Give 'em hell Harry.

Sunday, October 02, 2005

Slashdot points to this blog's coverage of a woman who, when sued by RIAA for filesharing, countersued. Pdf.
Recording Industry vs The People
That's the approach I prefer for litigation; a good countersuit is at the heart of a good defense, if there is any basis at all to bring one.

Saturday, October 01, 2005

Howard reports important cases from oregon about the state free speech clause.
The facts themselves - a sex show and regulation of lap dancing, may not be crucial.
Bu the text of the decisions is important. The Oregon constitution has the same language as the indiana constitution. The difference, perhaps due to the influence of Hans Linde, is that oregon enforces its constitution. If the constitution says "you can't do that", the judges read that to mean "you can't do that" instead of some balancing test or state interest test. That's how it should work.

Cato wrote:

"Without Freedom of Thought, there can be no such Thing as Wisdom; and no such Thing as publick Liberty, without Freedom of Speech; Which is the Right of every Man, as far as by it does not hurt and controul the Right of another; and this is the only Check which it ought to suffer, the only Bounds which it ought to know."

"Of Freedom of Speech", No 15, Feb 4, 1720, in John Trenchard and Thomas Gordon, I Cato's Letters: Essays on Liberty, Civil and Religious 96 (reprint ed. 1971)

To the more libertarian adherents of the natural rights philosophy, freedom of speech was an "inalienable" natural right -- that is, it was not part of the package of natural rights that individuals ceded to the community in order to obtain the protections and benefits of civil society

A heinlein discussion board I didn't know about.
In ubiqitous computing department, Negroponte at MIT media labs is saying he'll be making $100 laptops for schoolkids as of about next year. The bad news is they'll be banned from the market but for sale to governments.
Google is rolling out free wifi for san francisco, ad supported.
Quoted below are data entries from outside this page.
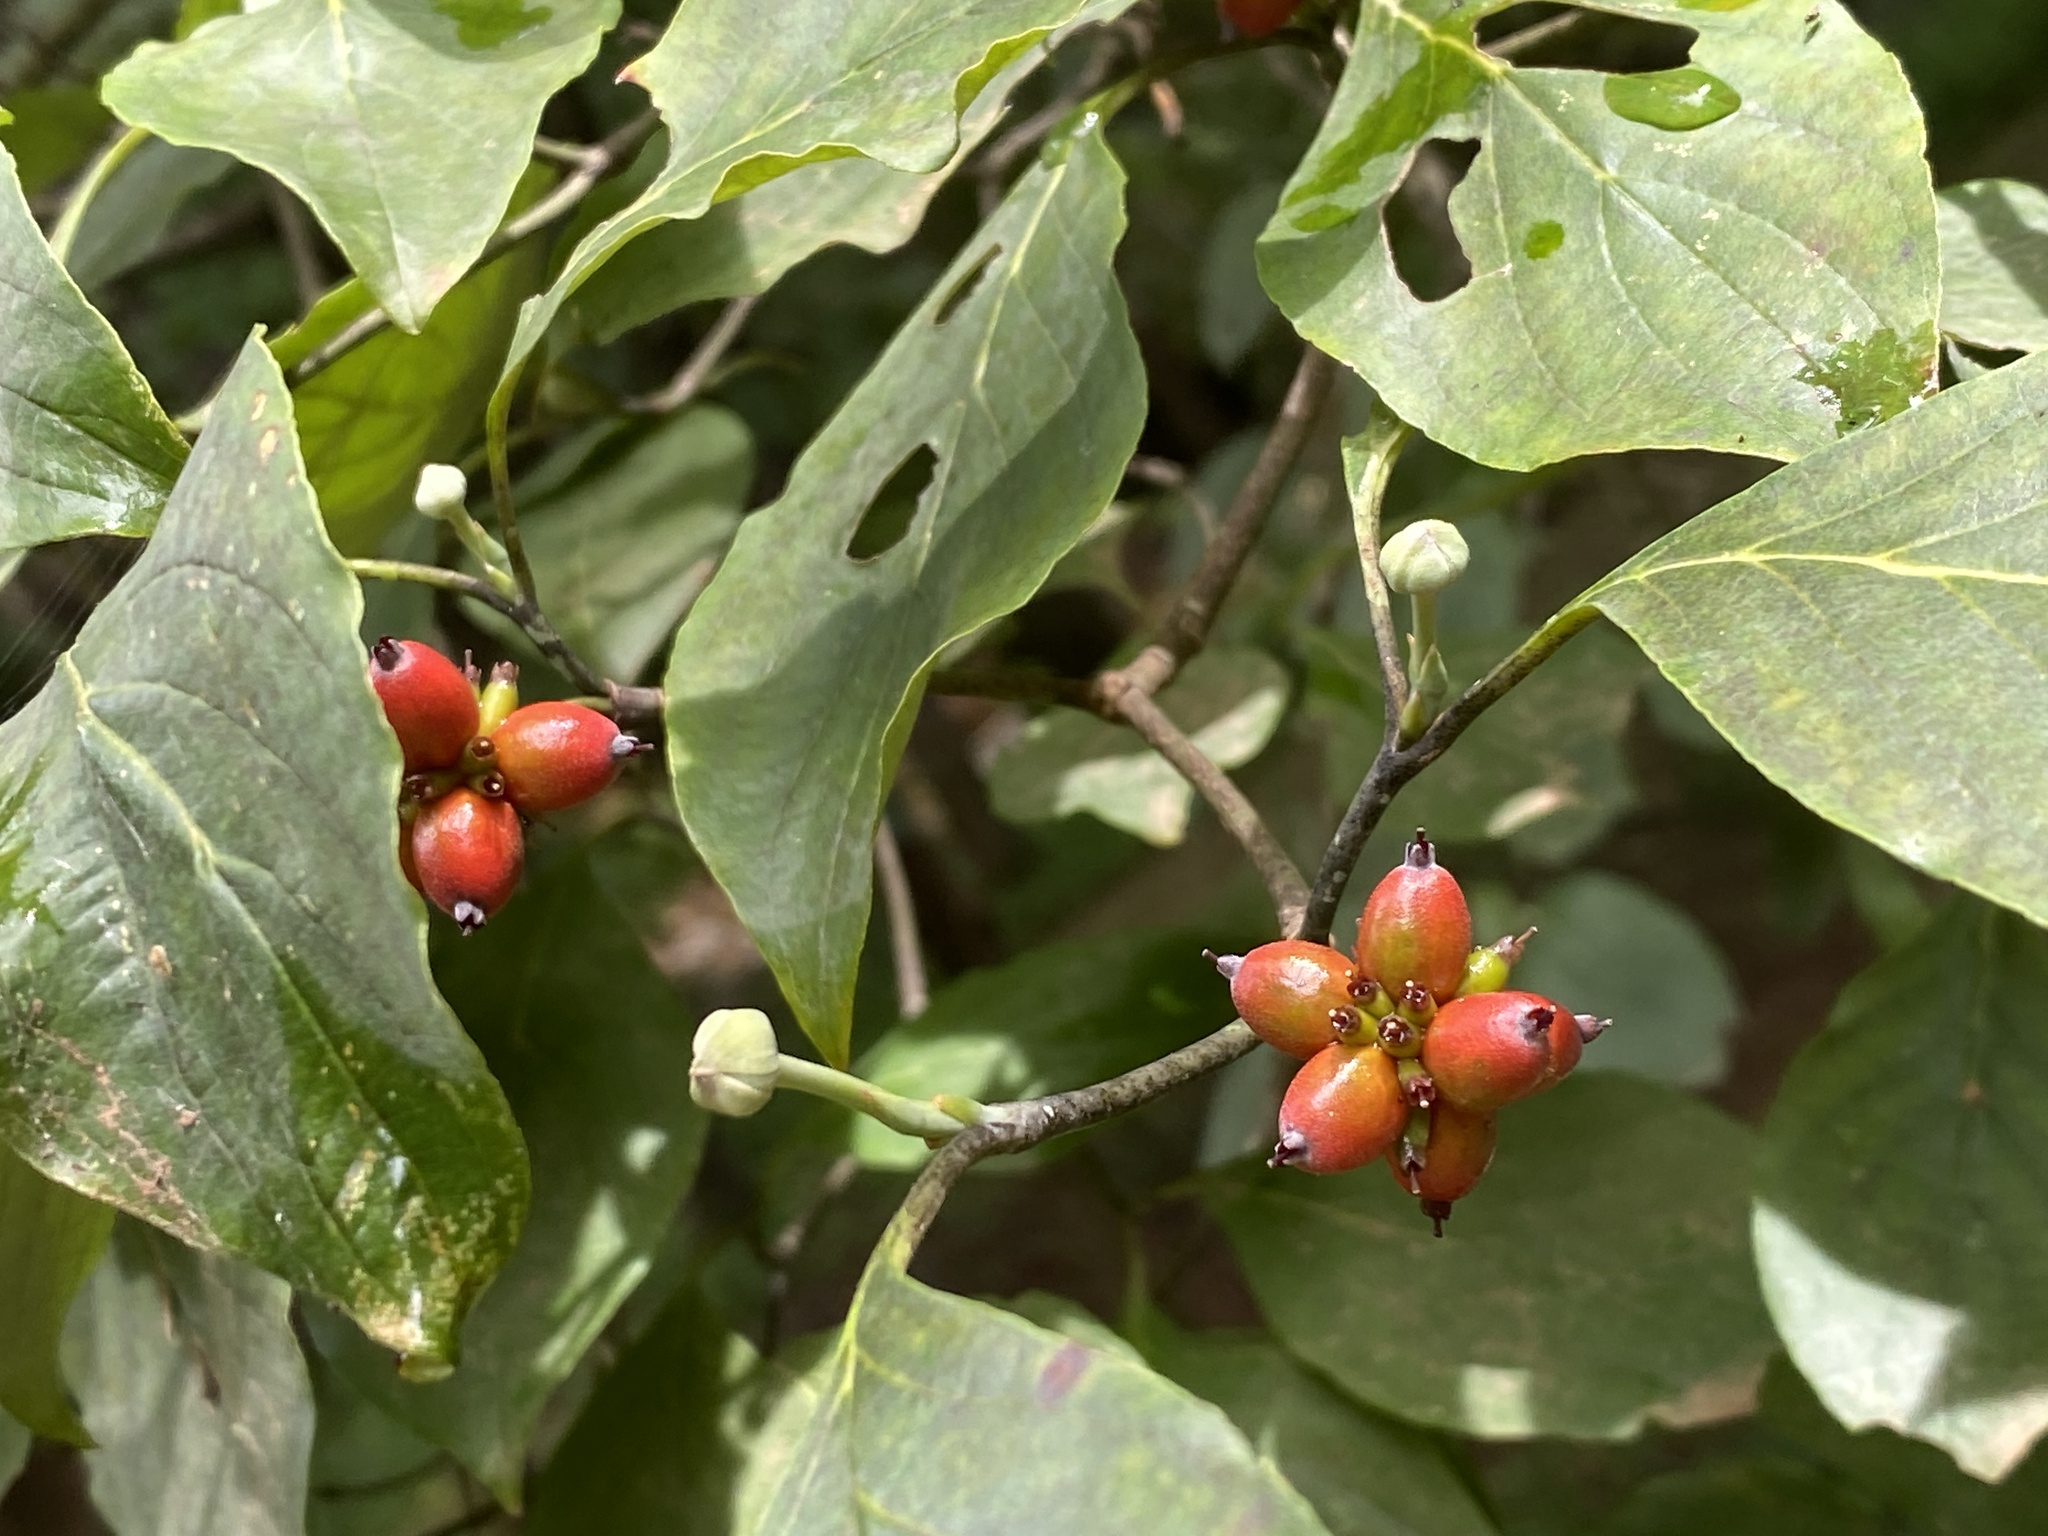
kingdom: Plantae
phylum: Tracheophyta
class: Magnoliopsida
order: Cornales
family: Cornaceae
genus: Cornus
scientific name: Cornus florida
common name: Flowering dogwood
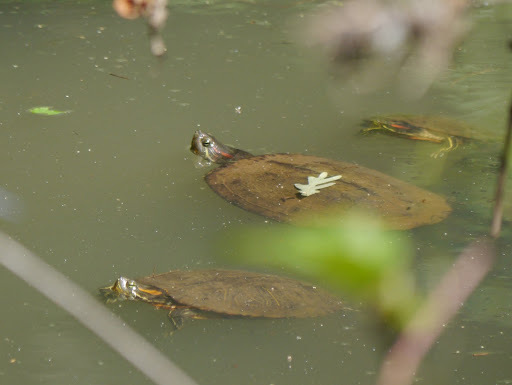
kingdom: Animalia
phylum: Chordata
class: Testudines
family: Emydidae
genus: Trachemys
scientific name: Trachemys scripta
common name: Slider
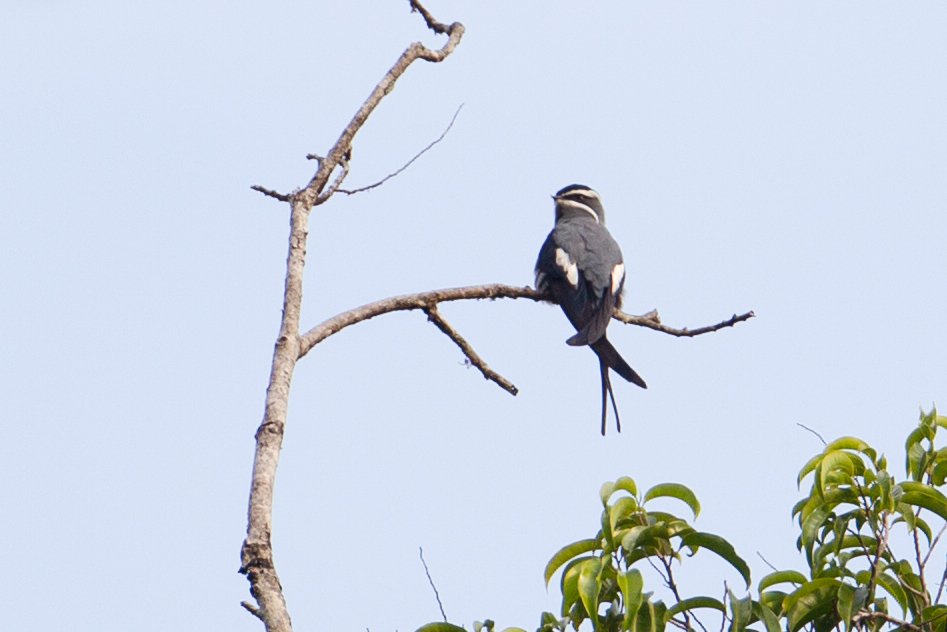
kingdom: Animalia
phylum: Chordata
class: Aves
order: Apodiformes
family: Hemiprocnidae
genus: Hemiprocne
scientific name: Hemiprocne mystacea
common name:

Welcome to the metaverse - cheap wearable computing that is contextual to where you are.
That's going to mean another billion people online by 2012 (my earliest date for the singularity.) It's going to occur to somebody that $100 laptops are a good way to provide free universal education, kindergarten to college, for those 2 billion people.
Blogs are replacing law journals. Information is moving faster than before.
Pick a field, any field, say fusion research. The number of people with a phd level education in the field will be 100 times what it was 50 years ago. That won't, by itself, result in 100 times the speed of innovation, but it will have some effects.
Those 100-times-more-people will have instantaneous information flow, cheaper better smarter tools.
That's what will happen without any core breakthroughts. But, whether or not clean fusion is still 30 years away, there will inevitably be core breakthroughts in some areas. For example, workable fusion would be a core breakthrough, ending the energy scarcity crisis, moving to a post-scarcity energy world.
Other breakthroughs could include a "smart pill", a 'happy and smart pill", AI, a space elevator, hauling back the first iron-nickel asteroid, human cloning for spare parts, etc.

For about a year I've had this blog as my homepage. I just reset it to my to-do list page, in hopes that I'll do less blogging and more work. Just a test, might not work.
I'm fairly skilled at work avoidance.